Speak Out For Mental Health Care Access
Kerstin struggled to get services for her son because neither his school nor their local hospitals would accept his clinician's diagnosis of schizophrenia (Massachusetts).
Kerstin put Jacob into a no-cost early intervention program called "Birth to three." When he aged out shortly after enrollment, Kerstin struggled with both public and private school placements. Despite having weekly speech therapy sessions, Jacob's frustration at the lack of being able to grasp the English speech led to him "tear up his room, move his furniture and pull his mattress out into the hall," Kerstin explains.
Jacob continued to struggle when he started regular kindergarten, but school officials insisted he was fine. Kerstin tried getting Jacob into new counseling centers but was told that without an emergency, there was a six-month wait. Even Jacob's pediatric doctor, who was familiar with children from Rumanian orphanages, told Kerstin she was stuck and to wait until "Jacob would either pull himself together, or fall apart."
Kerstin felt encouraged after enrolling Jacob in a local study for children with ADHD or bi-polar disorder. He was diagnosed with the latter, was given medication and became suddenly calm and happy. This honeymoon period, however, was short lived and his tantrums again worsened. Since he was growing, he was harder to contain. At the age of nine, he beat Kerstin's husband with a baseball bat and Kerstin actually recorded the incident, which was something they were thankful for weeks later.
Kerstin struggled to find continuing care when the study ended and ran into the same six-month waiting period problem when she tried to find a therapist. Desperate, she "told the clinic Jacob was violent and a danger to himself. Suddenly, they had an appointment available," Kerstin explains.
Though Jacob began seeing a therapist once a week, and was on medication, he didn't improve much and started describing self-harm and suicidal ideation. The psychiatrist recommended they take Jacob into an emergency room immediately, but even there, Kerstin found little hope. "It took four security guards to hold him down. Finally Jacob fell asleep and when the crisis team came to assess him, they only saw this peacefully sleeping boy. They told me he was fine and insisted we take him home," Kerstin says. The next morning the psychiatrist insisted Jacob should return to the hospital, but he awoke in such a relaxed and calm mood that the doctors again said he was fine and sent them home. Frustrated, Kerstin's husband played them the footage of Jacob's violent behavior that finally convinced them to hospitalize him.
The next day, the hospital psychiatrist told Kerstin that Jacob was profoundly depressed, switched his medication and determined he was ready to go home after 3 days. "We were scared to death," says Kerstin. "But we took him home."
Kerstin discovered she could get respite care through the Department of Mental Health, which provided her with a small one-hour break per week. When Jacob was finally assigned a new clinician, "he was the first person to really tell us that Jacob had no distinction between fantasy and reality," says Kerstin. "He never came out and said 'schizophrenia,' but he leveled with us."

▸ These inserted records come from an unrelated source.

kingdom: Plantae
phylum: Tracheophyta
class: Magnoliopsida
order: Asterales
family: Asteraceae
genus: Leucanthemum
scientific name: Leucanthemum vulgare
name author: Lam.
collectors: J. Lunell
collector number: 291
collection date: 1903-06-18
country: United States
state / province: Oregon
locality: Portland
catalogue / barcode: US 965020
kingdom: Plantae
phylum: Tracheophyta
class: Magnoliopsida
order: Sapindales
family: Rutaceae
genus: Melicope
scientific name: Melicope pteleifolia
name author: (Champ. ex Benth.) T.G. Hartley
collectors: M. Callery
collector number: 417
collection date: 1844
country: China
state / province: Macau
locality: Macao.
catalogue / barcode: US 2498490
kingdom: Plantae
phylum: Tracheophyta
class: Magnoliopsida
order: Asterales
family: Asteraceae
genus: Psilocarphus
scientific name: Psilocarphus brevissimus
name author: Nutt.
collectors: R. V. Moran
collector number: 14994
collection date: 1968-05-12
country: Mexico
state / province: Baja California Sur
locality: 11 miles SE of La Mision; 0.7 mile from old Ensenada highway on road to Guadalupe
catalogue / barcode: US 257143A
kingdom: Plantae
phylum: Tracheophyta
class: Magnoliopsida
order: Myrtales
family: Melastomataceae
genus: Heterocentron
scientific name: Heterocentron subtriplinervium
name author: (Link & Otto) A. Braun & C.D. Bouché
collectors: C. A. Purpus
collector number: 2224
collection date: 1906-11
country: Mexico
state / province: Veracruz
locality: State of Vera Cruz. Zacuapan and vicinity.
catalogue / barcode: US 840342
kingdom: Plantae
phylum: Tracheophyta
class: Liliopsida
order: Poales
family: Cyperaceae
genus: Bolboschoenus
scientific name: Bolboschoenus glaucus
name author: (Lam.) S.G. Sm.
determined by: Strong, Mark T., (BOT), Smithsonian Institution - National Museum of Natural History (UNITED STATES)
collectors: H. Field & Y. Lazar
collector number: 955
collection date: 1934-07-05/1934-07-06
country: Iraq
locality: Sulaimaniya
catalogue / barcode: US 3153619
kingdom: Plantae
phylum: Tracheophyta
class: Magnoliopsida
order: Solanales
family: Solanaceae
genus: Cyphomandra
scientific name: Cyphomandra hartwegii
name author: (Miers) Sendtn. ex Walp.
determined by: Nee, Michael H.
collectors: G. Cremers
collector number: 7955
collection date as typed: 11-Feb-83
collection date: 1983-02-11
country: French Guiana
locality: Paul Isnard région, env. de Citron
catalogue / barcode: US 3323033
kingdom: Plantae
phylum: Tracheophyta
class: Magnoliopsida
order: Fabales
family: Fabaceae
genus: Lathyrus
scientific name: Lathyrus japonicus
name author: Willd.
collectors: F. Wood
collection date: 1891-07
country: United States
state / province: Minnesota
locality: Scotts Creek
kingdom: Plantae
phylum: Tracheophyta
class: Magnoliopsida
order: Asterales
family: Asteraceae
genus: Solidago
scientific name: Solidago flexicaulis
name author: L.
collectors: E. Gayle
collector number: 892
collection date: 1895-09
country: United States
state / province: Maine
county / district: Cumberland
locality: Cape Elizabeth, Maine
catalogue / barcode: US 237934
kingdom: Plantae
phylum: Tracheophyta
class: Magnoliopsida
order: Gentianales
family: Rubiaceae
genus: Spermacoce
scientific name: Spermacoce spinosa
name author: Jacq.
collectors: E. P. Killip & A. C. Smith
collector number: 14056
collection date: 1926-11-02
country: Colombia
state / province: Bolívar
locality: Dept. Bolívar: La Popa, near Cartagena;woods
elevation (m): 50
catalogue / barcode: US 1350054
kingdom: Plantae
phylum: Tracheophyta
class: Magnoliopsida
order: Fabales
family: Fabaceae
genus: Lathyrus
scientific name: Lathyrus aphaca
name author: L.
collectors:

Towards the middle of the school year, Jacob became increasingly violent and started threatening Kerstin. Frantic, they called ahead to a nearby psychiatric hospital for children, adolescents, and adults, and were told to bring him in. The psychiatrist diagnosed Jacob with Asperger's and kept him for additional evaluations.
After two and a half months, the insurance company refused to pay anymore. The hospital prepared to discharge him, but Kerstin and her husband refused to take him home. They knew he couldn't return to public school, but school attorneys engaged in a legal proceeding to deny Jacob a residential school placement. After painstakingly gathering 16 pages of documentation to prove Jacob needed help, the attorneys gave in. "They knew they'd lose," says Kerstin. "So they granted a residential placement."
Jacob is now 14, and Kerstin believes his diagnosis of schizophrenia is finally an accurate one. Kerstin credits the residential placement program with Jacob's continued progress. Jacob comes home on weekends now, is more peaceful, and enjoys doing yard work, yet she grapples with that desire to have him home .
For now, Kerstin aids other parents by sharing her difficulty in getting access to mental health care and services. She serves as the current chairperson of the Special Education Parent Advisory Council (PAC), a group that acts as a liaison between parents and school personnel. "Every school district in the country is required by law to have a special education PAC, so I urge parents to call the school and find out who's in charge," says Kerstin. Though Kerstin had to discover much of what she has learned on her own, she is working hard to save other families the grief she experienced.